# [Text segment]
========

Probing Entanglement and Symmetries in Random States Using a Superconducting Quantum Processor

The Gist

Imagine you have a giant, complex machine made of many tiny switches (qubits). Usually, to understand how such a machine works, you have to study every single wire and gear inside it. But this paper suggests a different approach: instead of looking at the specific details, let's see what happens when we let the machine run in a completely chaotic, random way.

The researchers used a superconducting quantum computer (a very advanced type of computer that uses quantum physics) to test a famous idea about how "random" things behave in the quantum world. Here is a breakdown of what they did and found, using simple analogies.

The Setup: Shaking a Box of Marbles

Think of the quantum computer as a box containing a specific number of marbles (qubits).

1. Starting Point: They began with a very simple, orderly state: all the marbles were lined up in a row, all facing the same way (like soldiers standing at attention).
2. The "Shake": They applied a special "Floquet circuit." Imagine this as a recipe for shaking the box. They didn't just shake it once; they followed a specific, repeating pattern of shaking (mixing the marbles) over and over again.

========

# [Exercise requirements]
A. Answer these questions about the quantum processor explainer:
(i) What type of quantum computer did the researchers use?
(ii) In the marble analogy, how were the marbles arranged at the starting point?
(iii) What is the special circuit used for the "shake" called?
B. Carry on the explainer about the superconducting quantum processor study, beginning after its last sentence about the repeating pattern of shaking.

# [Dataset items]
========

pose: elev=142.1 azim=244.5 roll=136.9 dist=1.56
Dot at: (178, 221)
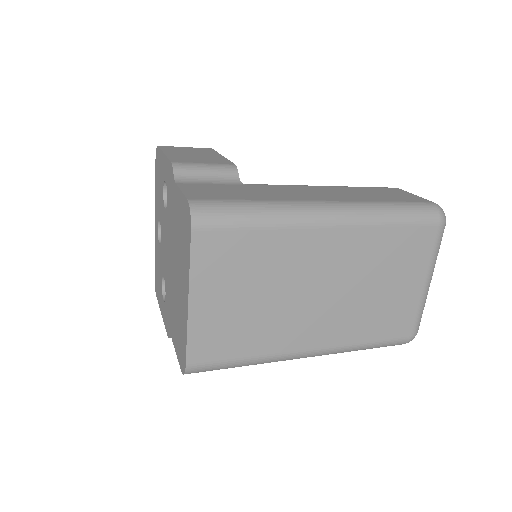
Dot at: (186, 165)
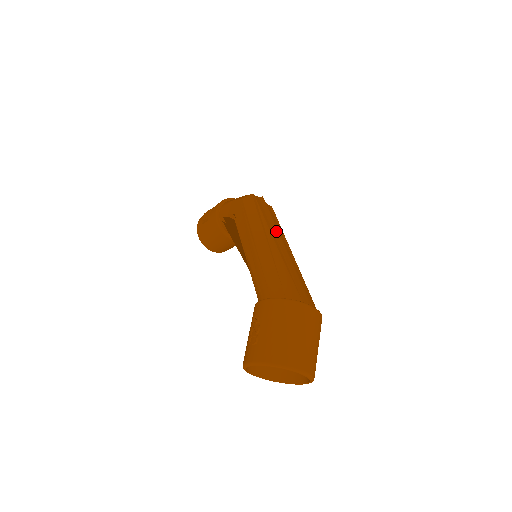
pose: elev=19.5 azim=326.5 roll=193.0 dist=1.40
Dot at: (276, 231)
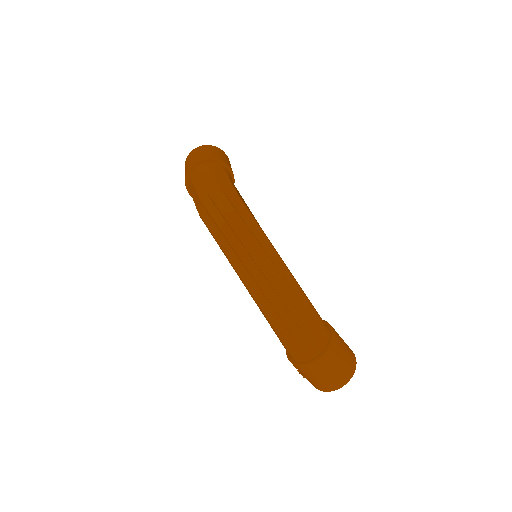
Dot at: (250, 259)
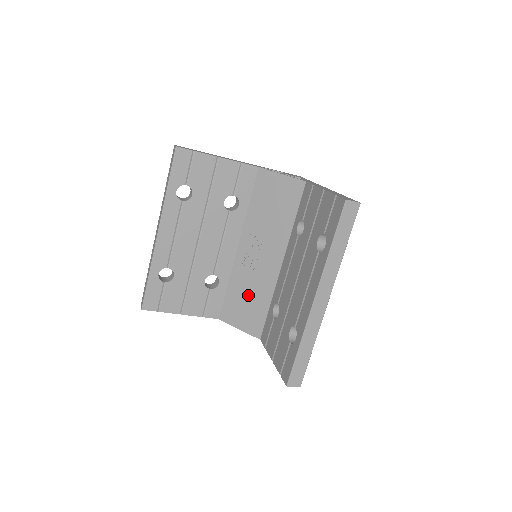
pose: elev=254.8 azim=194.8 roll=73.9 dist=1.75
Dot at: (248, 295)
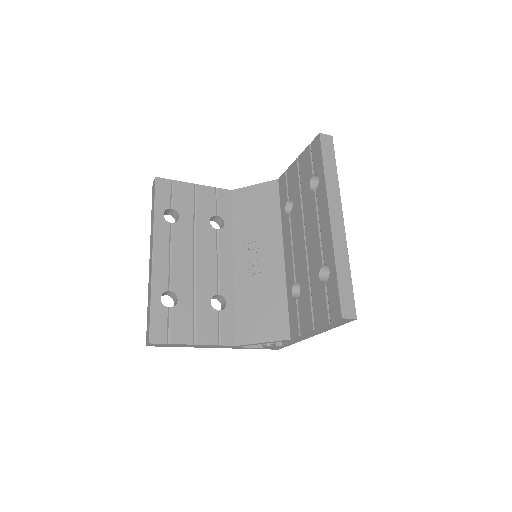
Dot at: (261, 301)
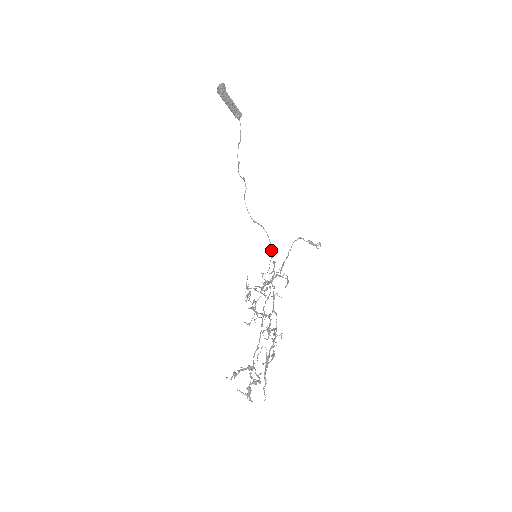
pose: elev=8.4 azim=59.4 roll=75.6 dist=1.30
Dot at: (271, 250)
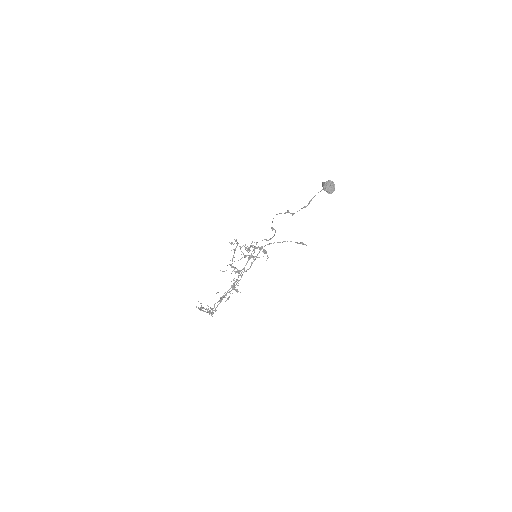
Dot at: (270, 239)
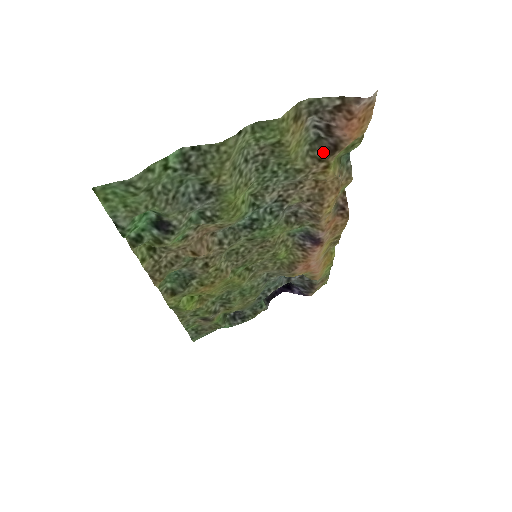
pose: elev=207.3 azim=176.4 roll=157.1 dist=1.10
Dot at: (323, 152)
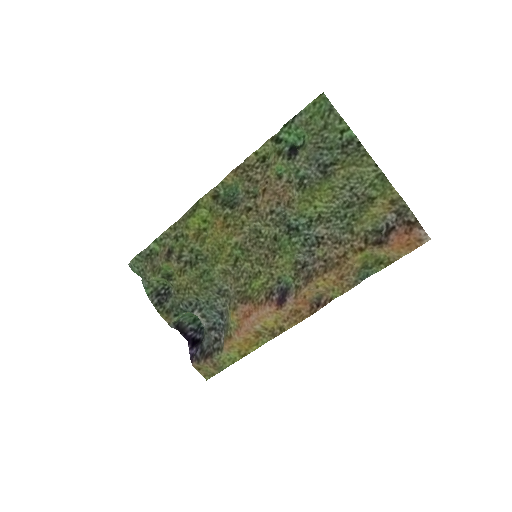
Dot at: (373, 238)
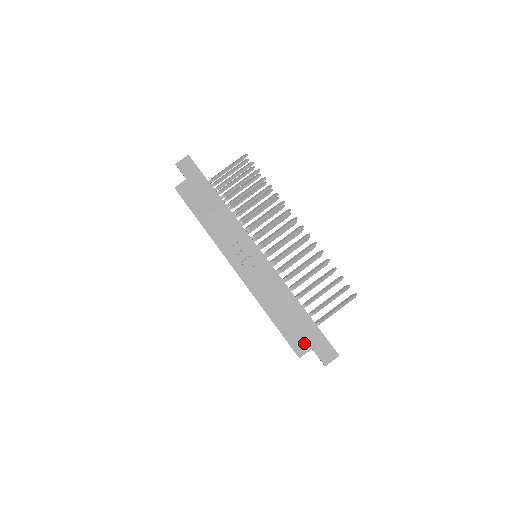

========

# [Answers given]
A.
(i) A superconducting quantum computer.
(ii) All lined up in a row, all facing the same way.
(iii) A Floquet circuit.

B.
3. The Goal: They wanted to see if, after enough shaking, the marbles would become so thoroughly mixed that they looked like a completely random mess, indistinguishable from any other random arrangement. In physics, this is called a "Haar-random state."

The First Discovery: The "Page Curve" (The Entanglement Hill)

One of the main things they measured was entanglement. In quantum physics, entanglement is like a secret handshake between particles. If two particles are entangled, knowing the state of one instantly tells you something about the other, no matter how far apart they are.

• The Experiment: They divided their box of marbles into two groups: a small group (Subsystems A) and the rest of the box (Subsystems B). They measured how much "secret handshake" (entanglement) existed between the small group and the rest.
• The Result: As they made the small group bigger, the amount of entanglement grew. It kept growing until the small group was exactly half the size of the whole box. At that halfway point, the entanglement was at its maximum. If they made the small group even bigger (past the halfway mark), the entanglement started to go down again.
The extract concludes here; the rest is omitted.